Skipper rues cruel luck but insists progress has been made and wants Strachan to stay on
In the heartbreak of missing out on yet another major championships it is easy to forget the early air of positivity from this doomed European Championship campaign or, given the outcome, see it as little more than one step forward, two steps back.
Subjected to the role of spectator next summer while so many of our closest neighbours participate, Scotland captain Scott Brown’s disconsolate demeanour may have reflected the mood of the country but as he picked over the bones of Thursday night’s costly draw with Poland, he was steadfast in his assertion that the national team had improved under manager Gordon Strachan and expressed a desire to see the head coach continue in that role and maintain the advancement, hopefully all the way to the World Cup in Russia in 2018.
“Definitely,” Brown said when asked if he wanted Strachan to stay. “I think he loves his job and loves being about the lads and the lads have showed great attitude in turning up to play through injuries, playing for him and training for him and doing everything he’s asked and hopefully he stays for us.”
In the end Scotland failed in the primary job asked of them. The 2-2 draw with Poland combined with Republic of Ireland’s win over Germany meant Strachan’s side were unable to end the nation’s near 18-year exile from major tournaments. With Scotland unable to secure even a play-off berth, Brown was asked to ponder if the campaign really could be counted as progress.
“Definitely. If you watch the way we play football, it’s the way everyone wants to play. People are coming to Hampden a little bit scared. We are trying to play football the way it should be played, getting the ball down and with a little bit of dig as well. We have some great quality players and the two strikes the lads have scored [against Poland] have been incredible. It’s hard, especially with the result for Ireland as well. Nobody would have thought that at all. With the performance levels that we produced and the goals we scored and how it ended with yet another lucky goal that a team scored against us… it’s extremely hard to take.”
A member of the generation who will find it hard to recall memories of a Scotland team on the biggest stage, Brown is a veteran of past attempts to rectify that. There have been some glorious failures, some moments of inglorious dismay, but this missed opportunity cut deepest, according to the captain.
“Yeah, especially for me. You set your whole campaign up to try to get to France, we are not going there and we still have a game to play.”
That game against Gibraltar tonight will now feel like nothing jollier than a funeral procession, the trip itself a wake, with tales of better times being told and drink downed to numb the pain. For a nation with many hard luck stories in recent times, the manner of this exit will see it feature high with future raconteurs.

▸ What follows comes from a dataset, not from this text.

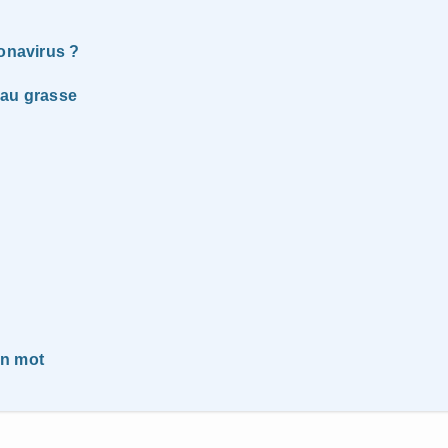
ronavirus ?
eau grasse
un mot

The inability to beat Georgia has been blamed but, while it was a key contributor, missing out has been about more than that, says Brown. “Yeah I think so, Ireland away as well. We created a few chances here and there and were just unlucky not to get the ball in the back of the net and get a result over there as well [the match finished 1-1].
“I think we have been very unlucky against the world champions as well. We gave them a great game in both and were unlucky away and at home to them and yet again the inside of that post has done us.”
He said that ill fortune was prevalent on Thursday night as well. “The first [goal] is offside. The second one has hit someone’s hand, bobbled in and missed everybody. What are the chances of that and, yet again, the inside of that post? An inch either way and it’s either out for a goal kick or it’s coming back out and somebody is clearing it. We didn’t get the rub of the green yet again.”
In the final analysis Scotland’s best efforts were not good enough for the team to graduate to an expanded 24-team finals, and the prospects for the World Cup qualifiers are not great. Drawn alongside England, Slovenia, Slovakia, Lithuania and Malta, the demands are higher, the margin for error is smaller but while the odds are stacked against Scotland, Brown says the most recent campaign will reap one reward – he believes more teams will arrive at Hampden harbouring fear than may have been the case in the recent past.
And he wants to help Scotland capitalise on that, despite the disappointment and the demands. “It’s hard on everyone’s body, there’s a lot of games and not a lot of holidays for us. We’ll see where that goes when it comes around. We’d need to win every game possible. We have some great teams in that group. Everyone knows how good England are but I think when teams come to Hampden they will be a little bit scared as well.”